Wenn ich kein Reporter wärst, dann wäre ich ..... mittelmäßiger Linksverteidiger in der Bezirksliga.
Mein schönstes Erlebnis im Fußball ..... die Türkei bei der EURO 2008.
Ich sage ganz herzlichen Dank, dass du dir die Zeit für mich genommen hast.
zeigt auch wie sehr Spox sich mit der Community auseinandersetzt. Ist für mich auch ein Grund, warum das hier meine Lieblingssportseite ist.
Also thumbs up für Schnumbi und Fathi !
Finde ich cool, dass du mitgemacht hast, Fatih. Hab auch im Laufe der "Spox-Karriere" festgestellt, dass du am Meisten auf Kommentare und Meinungen der Fans eingehst und auch mal einen Kommentar stehen lässt.

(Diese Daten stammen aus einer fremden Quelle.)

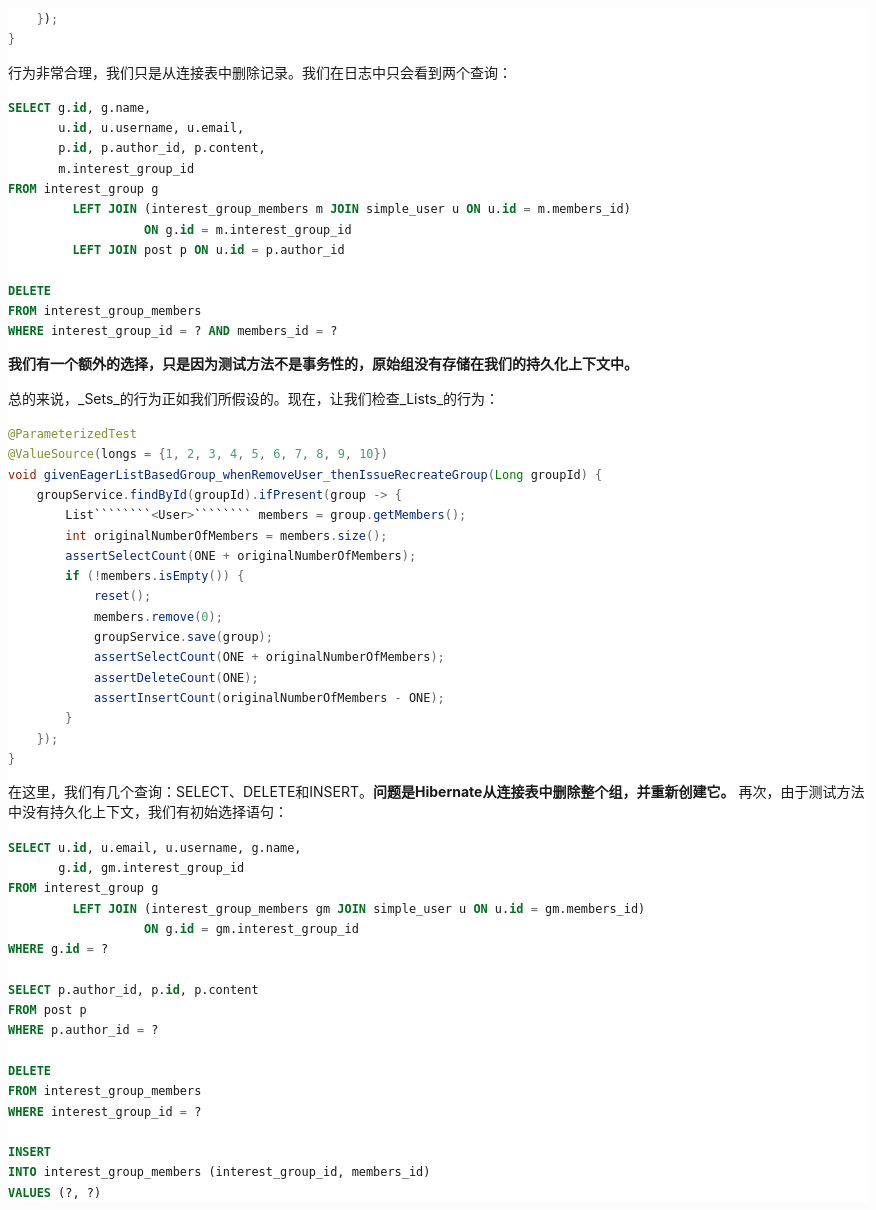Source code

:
 ```java
    });
}
```

行为非常合理，我们只是从连接表中删除记录。我们在日志中只会看到两个查询：

```sql
SELECT g.id, g.name,
       u.id, u.username, u.email,
       p.id, p.author_id, p.content,
       m.interest_group_id
FROM interest_group g
         LEFT JOIN (interest_group_members m JOIN simple_user u ON u.id = m.members_id)
                   ON g.id = m.interest_group_id
         LEFT JOIN post p ON u.id = p.author_id

DELETE
FROM interest_group_members
WHERE interest_group_id = ? AND members_id = ?
```

**我们有一个额外的选择，只是因为测试方法不是事务性的，原始组没有存储在我们的持久化上下文中。**

总的来说，_Sets_的行为正如我们所假设的。现在，让我们检查_Lists_的行为：

```java
@ParameterizedTest
@ValueSource(longs = {1, 2, 3, 4, 5, 6, 7, 8, 9, 10})
void givenEagerListBasedGroup_whenRemoveUser_thenIssueRecreateGroup(Long groupId) {
    groupService.findById(groupId).ifPresent(group -> {
        List````````<User>```````` members = group.getMembers();
        int originalNumberOfMembers = members.size();
        assertSelectCount(ONE + originalNumberOfMembers);
        if (!members.isEmpty()) {
            reset();
            members.remove(0);
            groupService.save(group);
            assertSelectCount(ONE + originalNumberOfMembers);
            assertDeleteCount(ONE);
            assertInsertCount(originalNumberOfMembers - ONE);
        }
    });
}
```

在这里，我们有几个查询：SELECT、DELETE和INSERT。**问题是Hibernate从连接表中删除整个组，并重新创建它。** 再次，由于测试方法中没有持久化上下文，我们有初始选择语句：

```sql
SELECT u.id, u.email, u.username, g.name,
       g.id, gm.interest_group_id
FROM interest_group g
         LEFT JOIN (interest_group_members gm JOIN simple_user u ON u.id = gm.members_id)
                   ON g.id = gm.interest_group_id
WHERE g.id = ?

SELECT p.author_id, p.id, p.content
FROM post p
WHERE p.author_id = ?

DELETE
FROM interest_group_members
WHERE interest_group_id = ?

INSERT
INTO interest_group_members (interest_group_id, members_id)
VALUES (?, ?)
```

Ganz große Idee Schnumbi. Danke an beide!
ich freue mich über das positive Feedback und für mich ist es eine Selbstverständlichkeit, dass man sich den Fragen stellt. Wer Fragen rund um SPOX oder sonst etwas hat, ich stehe euch zur Verfügung.
Ach ja, Danke an Marco für die guten Fragen :)
Das mit dem Verlieren des Fanseins fand ich besonders interessant und auch dass die Spox Redakteure die Kommentare regelmäßig lesen. Das sollten sich einige User mal zu Herzen nehmen und den einen oder anderen Beitrag weniger rücksichtslos formulieren.
Und dass er in der Türkei so bekannt ist (20000 Follower!!!!) ist wirklich ne Nummer!